Pimiento de Padron
The Pimiento de Padrón is a chili pepper about 3 inches in length originating from Padrón, Spain. It is typically mild but every now and then delivers a surprising blast of heat.
Pimiento de Padrón peppers (aka pimento de padron or just “padron” peppers) originate from the province, Galicia, in the northwestern Spanish municipality, Padrón.
They are small green peppers averaging about 3 inches in length. The color ranges, starting out bright green and maturing to a vibrant red. The interesting thing about padrón peppers is that most of them are very mild peppers with no heat, but a small percentage of them will give you a shock of heat.
The only way to know if a padron is hot is to give it a taste. It all has to do with the peppers’ particular growing conditions.
How Hot is a Pimiento de Padrón?
Most pimiento de padrons are as mild as your typical bell peppers, which have zero heat on the Scoville Scale. However, about 1 in every 10 padrons will give you a surprising jolt of heat. It’s a bit like playing Russian Roulette with your tongue.
I’ve personally enjoyed padrons for a long time and have been pleasantly surprised by a spicy kick, but as a regular chilihead who enjoys spicy foods often, I don’t feel they’re very hot.
How to Cook with Pimiento de Padron Peppers
Pimiento de Padron peppers are traditionally prepared as tapas, with a quick blistering or frying of the peppers, then tossing them with salt. I had them this way in Spain and loved them.
You can follow my recipe for Blistered Shishito Peppers with Flaky Sea Salt and Lime and sub in padrons. They will blister up beautifully the same way.
Basically, heat a large cast iron skillet to medium-high heat. Add a bit of olive oil and swirl to coat the pan. Add the padron peppers in a single layer and cook them about 5 minutes per side, until the skins char and blister up. When they’re done, toss them with a bit of sea salt and freshly squeezed lime juice.

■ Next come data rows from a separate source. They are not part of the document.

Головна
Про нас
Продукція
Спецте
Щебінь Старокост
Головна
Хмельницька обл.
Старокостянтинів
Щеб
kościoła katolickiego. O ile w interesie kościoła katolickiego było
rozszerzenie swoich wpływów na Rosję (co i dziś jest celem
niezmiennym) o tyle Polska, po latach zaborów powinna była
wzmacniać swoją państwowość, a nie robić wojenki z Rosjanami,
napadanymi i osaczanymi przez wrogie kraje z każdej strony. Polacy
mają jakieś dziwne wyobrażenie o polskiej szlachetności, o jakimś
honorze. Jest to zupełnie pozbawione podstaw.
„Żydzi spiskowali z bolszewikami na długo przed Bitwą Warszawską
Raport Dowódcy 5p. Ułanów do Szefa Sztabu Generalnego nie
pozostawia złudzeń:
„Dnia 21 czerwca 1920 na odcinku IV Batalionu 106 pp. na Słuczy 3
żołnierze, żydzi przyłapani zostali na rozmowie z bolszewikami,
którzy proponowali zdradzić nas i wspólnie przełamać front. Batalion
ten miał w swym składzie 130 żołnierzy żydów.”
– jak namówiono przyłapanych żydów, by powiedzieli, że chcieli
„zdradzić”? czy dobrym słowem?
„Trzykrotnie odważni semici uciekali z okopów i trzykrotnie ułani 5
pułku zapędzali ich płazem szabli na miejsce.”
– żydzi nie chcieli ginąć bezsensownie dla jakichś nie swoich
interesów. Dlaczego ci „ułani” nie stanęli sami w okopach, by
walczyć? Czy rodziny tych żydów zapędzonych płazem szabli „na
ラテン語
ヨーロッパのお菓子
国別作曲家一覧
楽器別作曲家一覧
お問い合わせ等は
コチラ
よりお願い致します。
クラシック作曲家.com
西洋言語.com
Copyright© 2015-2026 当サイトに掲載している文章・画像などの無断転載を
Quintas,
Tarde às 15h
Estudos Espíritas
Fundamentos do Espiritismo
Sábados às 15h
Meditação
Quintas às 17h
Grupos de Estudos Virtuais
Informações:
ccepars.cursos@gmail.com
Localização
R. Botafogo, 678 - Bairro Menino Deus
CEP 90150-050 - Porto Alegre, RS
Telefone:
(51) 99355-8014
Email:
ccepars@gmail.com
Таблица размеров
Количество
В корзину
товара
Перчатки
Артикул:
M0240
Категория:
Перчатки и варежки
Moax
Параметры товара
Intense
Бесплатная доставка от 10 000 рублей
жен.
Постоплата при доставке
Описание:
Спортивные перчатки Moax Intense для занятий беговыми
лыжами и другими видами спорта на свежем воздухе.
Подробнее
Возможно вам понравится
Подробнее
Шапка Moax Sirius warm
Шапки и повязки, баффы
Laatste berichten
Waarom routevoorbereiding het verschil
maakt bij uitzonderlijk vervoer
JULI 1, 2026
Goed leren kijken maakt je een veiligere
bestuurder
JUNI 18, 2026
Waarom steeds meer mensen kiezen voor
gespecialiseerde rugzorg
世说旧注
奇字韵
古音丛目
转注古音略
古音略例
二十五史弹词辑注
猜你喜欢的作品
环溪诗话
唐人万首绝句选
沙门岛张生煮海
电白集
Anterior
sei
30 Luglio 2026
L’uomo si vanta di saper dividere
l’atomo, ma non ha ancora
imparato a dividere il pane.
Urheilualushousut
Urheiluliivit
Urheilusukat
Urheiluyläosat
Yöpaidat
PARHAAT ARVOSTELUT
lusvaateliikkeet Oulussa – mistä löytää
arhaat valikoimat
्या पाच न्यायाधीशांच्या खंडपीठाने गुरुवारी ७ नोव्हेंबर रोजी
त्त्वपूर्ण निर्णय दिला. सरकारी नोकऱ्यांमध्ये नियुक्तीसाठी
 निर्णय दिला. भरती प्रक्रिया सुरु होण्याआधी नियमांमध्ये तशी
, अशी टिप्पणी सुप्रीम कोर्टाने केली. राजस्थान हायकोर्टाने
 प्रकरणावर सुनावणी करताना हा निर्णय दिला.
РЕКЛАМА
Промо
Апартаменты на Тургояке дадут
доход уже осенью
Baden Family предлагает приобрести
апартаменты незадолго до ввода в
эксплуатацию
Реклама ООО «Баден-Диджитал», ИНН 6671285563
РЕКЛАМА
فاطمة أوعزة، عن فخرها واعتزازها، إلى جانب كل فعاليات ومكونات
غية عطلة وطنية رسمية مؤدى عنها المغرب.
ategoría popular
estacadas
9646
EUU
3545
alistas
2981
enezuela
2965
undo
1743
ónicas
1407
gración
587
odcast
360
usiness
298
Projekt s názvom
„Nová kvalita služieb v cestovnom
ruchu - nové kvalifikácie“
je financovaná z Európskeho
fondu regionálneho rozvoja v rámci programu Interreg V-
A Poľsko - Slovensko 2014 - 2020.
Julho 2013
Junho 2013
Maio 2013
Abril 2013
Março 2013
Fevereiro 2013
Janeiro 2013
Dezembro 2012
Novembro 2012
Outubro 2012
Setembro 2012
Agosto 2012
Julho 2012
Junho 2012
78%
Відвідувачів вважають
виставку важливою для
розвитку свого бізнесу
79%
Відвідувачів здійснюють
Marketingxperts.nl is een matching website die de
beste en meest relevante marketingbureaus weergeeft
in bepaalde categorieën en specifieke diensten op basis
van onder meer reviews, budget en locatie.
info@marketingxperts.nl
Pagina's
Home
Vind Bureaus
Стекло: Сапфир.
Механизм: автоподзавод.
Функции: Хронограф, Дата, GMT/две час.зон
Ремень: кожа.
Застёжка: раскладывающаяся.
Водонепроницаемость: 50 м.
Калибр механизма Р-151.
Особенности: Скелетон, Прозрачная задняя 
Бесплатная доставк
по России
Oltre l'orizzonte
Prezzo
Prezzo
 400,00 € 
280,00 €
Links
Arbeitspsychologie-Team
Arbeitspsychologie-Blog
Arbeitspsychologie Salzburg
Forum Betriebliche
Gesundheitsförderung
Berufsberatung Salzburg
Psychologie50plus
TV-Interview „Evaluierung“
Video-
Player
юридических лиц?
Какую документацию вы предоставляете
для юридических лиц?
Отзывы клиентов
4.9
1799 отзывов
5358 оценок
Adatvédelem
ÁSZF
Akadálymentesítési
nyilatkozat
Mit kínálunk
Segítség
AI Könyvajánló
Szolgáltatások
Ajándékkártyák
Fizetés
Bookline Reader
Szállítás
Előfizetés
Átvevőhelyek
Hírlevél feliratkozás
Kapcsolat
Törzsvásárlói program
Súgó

Wonderful as a snack or a side dish.
They are also great for incorporating into other dishes in other ways. I grow them sometimes in my own garden and prefer to let them mature to red for a bit more sweetness.
A purist would say, however, that if the peppers are not grown in Padron, Spain, they are not true padrons.
They still taste great to me. Here are some peppers that I grew in my garden after they’ve ripened to red.
Where Can I Find Pimiento de Padron Seeds?
What Peppers are similar to the Pimento de Padron?
The shishito pepper is most like this pepper in many ways, including size, shape and color, and in that shishitos will also surprise you every now and then with a little blast of heat. You can use shishito peppers as a good substitute for padron peppers.